Winsorize

I am wondering if any data is Winsorized or truncated? This includes raw data and data computed by P123.

https://en.wikipedia.org/wiki/Winsorizing

Thanks!

Vineeta,

You might take a look at ZScore and see if “outlier_trim” does what you are looking for—or close enough for your purposes.

-Jim

Our industry aggregates are truncated, 16.5% of the population on either tail. We describe it as a “fat median”.

If you want to roll your own, the Aggregate function – which pretty much reveals the industry aggregate code for end-user use – lets you Winsorize and/or truncate.

Aggregate("MktCap",#all,#avg,16.5,#Winsor,FALSE,TRUE,TRUE)

So breaking this down, the quoted string is what is being acted upon. In this case, it’s getting market cap. (My examples are rarely imaginative.)

The #all is the population that you’re acting upon. In this case, #all is the entire universe. Other common things to put in there are #sector and #industry, both of which are pretty self-explanatory. The MOST common thing I put in there, though, is #previous, which means that it will act only upon those stocks that have passed the prior rules in a screen. (It’s synonymous with #all as the first rule.)

The #avg means to take the simple mean. You can also use #CapAvg, which will market-cap weight the average.

The next parameter, 16.5, is the elimination of outliers at either tail in percentage points.

You can Winsorize with the #Winsor parameter. The other option is #Exclude, the default, which just eliminates anything at either end of the tail.
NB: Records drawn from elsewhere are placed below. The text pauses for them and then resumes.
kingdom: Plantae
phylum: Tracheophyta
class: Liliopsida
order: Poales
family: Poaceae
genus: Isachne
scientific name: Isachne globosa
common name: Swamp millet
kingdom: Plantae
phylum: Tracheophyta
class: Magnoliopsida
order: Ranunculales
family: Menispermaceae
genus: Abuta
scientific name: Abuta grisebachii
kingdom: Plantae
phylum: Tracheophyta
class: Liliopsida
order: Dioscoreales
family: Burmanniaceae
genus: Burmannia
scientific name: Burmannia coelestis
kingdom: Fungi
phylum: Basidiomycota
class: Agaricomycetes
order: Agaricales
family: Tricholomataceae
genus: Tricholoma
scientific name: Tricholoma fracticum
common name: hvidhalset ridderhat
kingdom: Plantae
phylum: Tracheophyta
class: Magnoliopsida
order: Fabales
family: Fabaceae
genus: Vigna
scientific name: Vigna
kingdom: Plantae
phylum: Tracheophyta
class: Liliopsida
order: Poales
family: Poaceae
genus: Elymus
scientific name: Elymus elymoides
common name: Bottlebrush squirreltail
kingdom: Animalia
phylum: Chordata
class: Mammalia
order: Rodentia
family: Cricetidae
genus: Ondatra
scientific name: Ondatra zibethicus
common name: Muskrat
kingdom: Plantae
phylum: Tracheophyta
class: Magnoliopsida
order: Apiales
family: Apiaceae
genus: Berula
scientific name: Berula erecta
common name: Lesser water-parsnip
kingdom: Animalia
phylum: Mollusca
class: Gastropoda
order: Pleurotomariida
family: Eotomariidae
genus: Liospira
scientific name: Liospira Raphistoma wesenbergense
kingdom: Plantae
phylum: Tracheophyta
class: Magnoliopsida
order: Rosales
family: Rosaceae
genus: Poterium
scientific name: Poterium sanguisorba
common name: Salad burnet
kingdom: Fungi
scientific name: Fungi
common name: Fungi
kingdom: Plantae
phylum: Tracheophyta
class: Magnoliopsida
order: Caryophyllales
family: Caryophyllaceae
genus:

In order, the next three are exclude zeroes, exclude ADRs, and median fallback. The first will drop all zeroes from the calculation – for fields like dividend yield or total debt, where you’d probably like to do that. Exclude ADRs…excludes ADRS. And median fallback is for cases where the industry is so small that the elimination is problematic. The one that I always use as an example for that is Air Freight and Logistics (GICS code 203010), which has only 19 companies.

Everything after the scope (#all) is optional. The defaults are 16.5, #exclude, FALSE, TRUE, and FALSE.

Thanks Jim, Paul!